## [Исходный текст]
Велікан ета такі велікі чалавек, вышей лесу, галава ў его такая здаравенная, як разрез (большая кадка. – С. Т. >, а ногі бы наче сохі у гумне багатыра. Міз зубамі ён карпаў сахаром, тым што цепер накідаюць гной на калёса; козы з носа выцягаў клюкаю. Калі треба было зрабіць кавеньку, дак ён вырве з кареннем берозу, такую, як на рагач, ножыкам абцеребіць галле, пакіне аднаго кореня дай гатова кавенька. Кажуць, што ешче даўней, перед патопаю жылі ешче болыные веліканы (…) Кажуць, што людзі будуць радзіцся ўсё меныные да меныные, а перед самым канцом сьвета стануць такіе маленькіе, што дванаццать чалавек ў адной печы памесьцяцса і будуць ўсе разам хлеб малаціць.
Связанный с темой великанов мотив чередования поколений людей разного калибра может относиться как к временному, так и к пространственному плану. Чаще всего великанами считали пралюдей, а карликами – будущих людей, которые сменят теперешних. У восточных славян популярен рассказ о том, как первобытный великан встречает и воспринимает нового, «нашего» человека:
...Адзін з тых велікалюдаў ішоў сабе аднаго разу, ажно спатыкае нашага чалавека конно едучы, так ні ведаўшы, што гэто за стварэніе, узяў его з канём на руку, прынёс да мацеры і пытае: «Мамо, што гэто за чэрвячок?» – «Гэто, кажа, ні чэрвячок, але людзі гэтакіе малые будуць, як мы паўмераем».
В аналогичных украинских легендах великаны называют «наших людей» мышатами [Драгоманов 1876: 383]. В другом варианте рассказа отец объясняет сыну: «Нашо ужэ пакаленне гине, а гэто новые людзі, што на нашой галаве застануцьсе» [Federowski 1897: № 787].
Согласно болгарской легенде, последовательность была другая. Господь три раза переделывал людей: первые люди (жидове) были очень высокими и сильными, но когда спотыкались, то падали и умирали, поэтому Господь заменил их людьми помельче. Но те оказались столь малыми, что терялись в траве, и тогда они были заменены «средними» людьми, такими, какие живут до сих пор, потому что оказались наиболее пригодными для жизни [Георгиева 19936: 33–34]. По другим представлениям (белорусским), на небе (или на звездах и месяце) живут люди самые большие, а мы – поменьше, а под нами – совсем маленькие [Federowski 1897: № 1095].
В гуцульской легенде о потопе говорится, что великаны (велити) своими нечестивыми поступками навлекли на себя гнев Божий, и Бог
...зіслав на велитів потопу, що в ній гет усе затопило си, лише Ной ні (…) він зробив ковч, а робив єго 7 років; тот ковч качьив си по водї, у него забрав Ной усего по парі; взьив і пару велитів (…) Иик уже потопа минула, віпустив Ной усу диханю з ковча, війшли і велити; від них розплодило си богато людей, а чим білше їх було, було жити тьижше, тому шо верства, то шо раз менча (…) З диханї, йика була у ковчи, наплодила си тота шо тепер є. Перед потопов була і диханя инша йик тепер; мож ше найти кости ї у землі.

## [Состав набора данных]

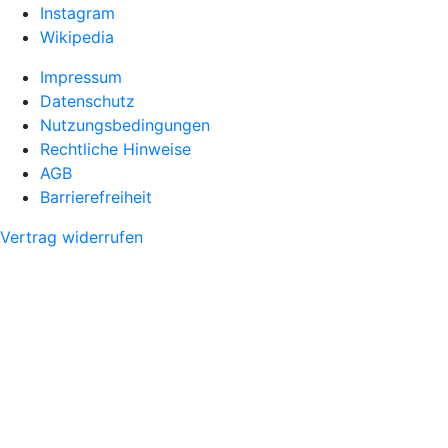
Instagram
Wikipedia
Impressum
Datenschutz
Nutzungsbedingungen
Rechtliche Hinweise
AGB
Barrierefreiheit
Vertrag widerrufen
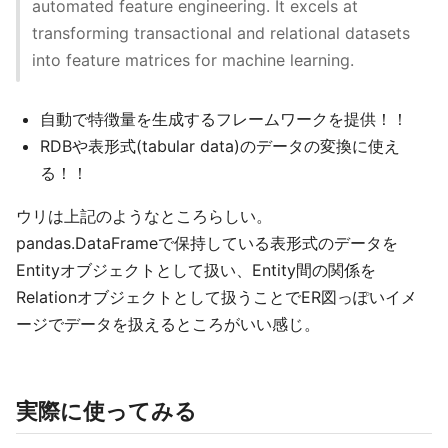
automated feature engineering. It excels at
transforming transactional and relational datasets
into feature matrices for machine learning.
自動で特徴量を生成するフレームワークを提供！！
RDBや表形式(tabular data)のデータの変換に使え
る！！
ウリは上記のようなところらしい。
pandas.DataFrameで保持している表形式のデータを
Entityオブジェクトとして扱い、Entity間の関係を
Relationオブジェクトとして扱うことでER図っぽいイメ
ージでデータを扱えるところがいい感じ。
実際に使ってみる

## [Задание A]
Верните из текста о великанах отрывок, который начинается словами «В аналогичных украинских» и продолжается до слов «1897: № 787].» включительно.
## [Задание B]
Изложите текст о великанах в двух предложениях.
Строки здесь не понадобятся.

## [Результат A]
В аналогичных украинских легендах великаны называют «наших людей» мышатами [Драгоманов 1876: 383]. В другом варианте рассказа отец объясняет сыну: «Нашо ужэ пакаленне гине, а гэто новые людзі, што на нашой галаве застануцьсе» [Federowski 1897: № 787].

## [Результат B]
Чаще всего великанами считались пралюди, а карликами — будущие люди. В популярном у восточных славян рассказе великан приносит матери всадника, и она объясняет, что такими маленькими станут люди, когда великаны вымрут, а по болгарской легенде Господь трижды переделывал людей, пока не оставил «средних», наиболее пригодных для жизни.